Started PATCH "/api/v4/jobs/59435/trace" for runner at 2019-09-01 15:21:22 +0300
Processing by Gitlab::RequestForgeryProtection::Controller#index as HTML
Can't verify CSRF token authenticity.
This CSRF token verification failure is handled internally by `GitLab::RequestForgeryProtection`
Unlike the logs may suggest, this does not result in an actual 422 response to the user
For API requests, the only effect is that `current_user` will be `nil` for the duration of the request
Completed 422 Unprocessable Entity in 1ms (ActiveRecord: 0.0ms)

OpenSSL::Cipher::CipherError ():
  /opt/gitlab/embedded/lib/ruby/gems/2.6.0/gems/encryptor-3.0.0/lib/encryptor.rb:98:in `final'
  /opt/gitlab/embedded/lib/ruby/gems/2.6.0/gems/encryptor-3.0.0/lib/encryptor.rb:98:in `crypt'
  /opt/gitlab/embedded/lib/ruby/gems/2.6.0/gems/encryptor-3.0.0/lib/encryptor.rb:49:in `decrypt'
  /opt/gitlab/embedded/service/gitlab-rails/lib/gitlab/crypto_helper.rb:27:in `aes256_gcm_decrypt'
[...]

Now, GitLab has instructions on how to proceed if you lose your gitlab-secrets.json file which involves pretty much getting rid of any encrypted data in your database and starting fresh. I didn’t want to delete everything from my database, I just wanted to get rid of the small amount of data that was encrypted with the wrong private keys.

Fortunately, after lots of Google-fu, I was able to locate a ruby script someone who works for GitLab wrote for a customer to correct the exact issue I was experiencing!

The solution was as simple as spawning a gitlab-rails console and pasting the following script in!

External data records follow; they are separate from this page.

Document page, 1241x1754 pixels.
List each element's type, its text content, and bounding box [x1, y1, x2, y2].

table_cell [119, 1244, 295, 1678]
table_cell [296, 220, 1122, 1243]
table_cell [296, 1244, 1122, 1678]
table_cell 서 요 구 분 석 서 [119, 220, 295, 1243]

For omnibus installations, you can spawn a rails console by running sudo gitlab-rails console. For docker installations, simply execute that command inside the gitlab container: docker exec -it <container name> gitlab-rails console.

The script to paste in:

table_column_combos = [
    [Namespace, "runners_token_encrypted", "runners_token"],
    [Project, "runners_token_encrypted", "runners_token"],
    [Ci::Build, "token_encrypted", "token"],
    [Ci::Runner, "token_encrypted", "token"],
    [ApplicationSetting, "runners_registration_token_encrypted", "runners_registration_token"],
    [Group, "runners_token_encrypted"],
]


table_column_combos.each do |table,column,column2|
  total = 0
  fixed = 0
  removed = 0
  bad = []
  table.find_each do |data|
    begin
      total += 1
      ::Gitlab::CryptoHelper.aes256_gcm_decrypt(data[column])
    rescue => e
      if data[column2].to_s.empty?
        puts "Bad Value column2 is empty: #{data[column]}"
        data[column] = nil
        data.save()
        removed += 1
      else
        puts "Bad Value: #{data[column]}"
        data[column] = ::Gitlab::CryptoHelper.aes256_gcm_encrypt(data[column2])
        data.save()
        fixed += 1
      end
      bad << data
    end
  end
  puts "Table: #{table.name}    Bad #{bad.length} / Good #{total}, Fixed #{fixed}, Removed #{removed}"
end

Once you hit enter, the script should output that if found a bunch of bad values and fixed them.

Bad Value column2 is empty: sdjfksjdfksduhfefgiwuefgoqwuehfoweuhfoweihfoewih 
...

At this point, all that is left to do is to restart GitLab. Once restarted, I was able to access my runners admin page and all of my GitLab CI pipelines started working again! Finding this script really helped me out so I figured I would spread the knowledge for anyone else stuck in my original situation.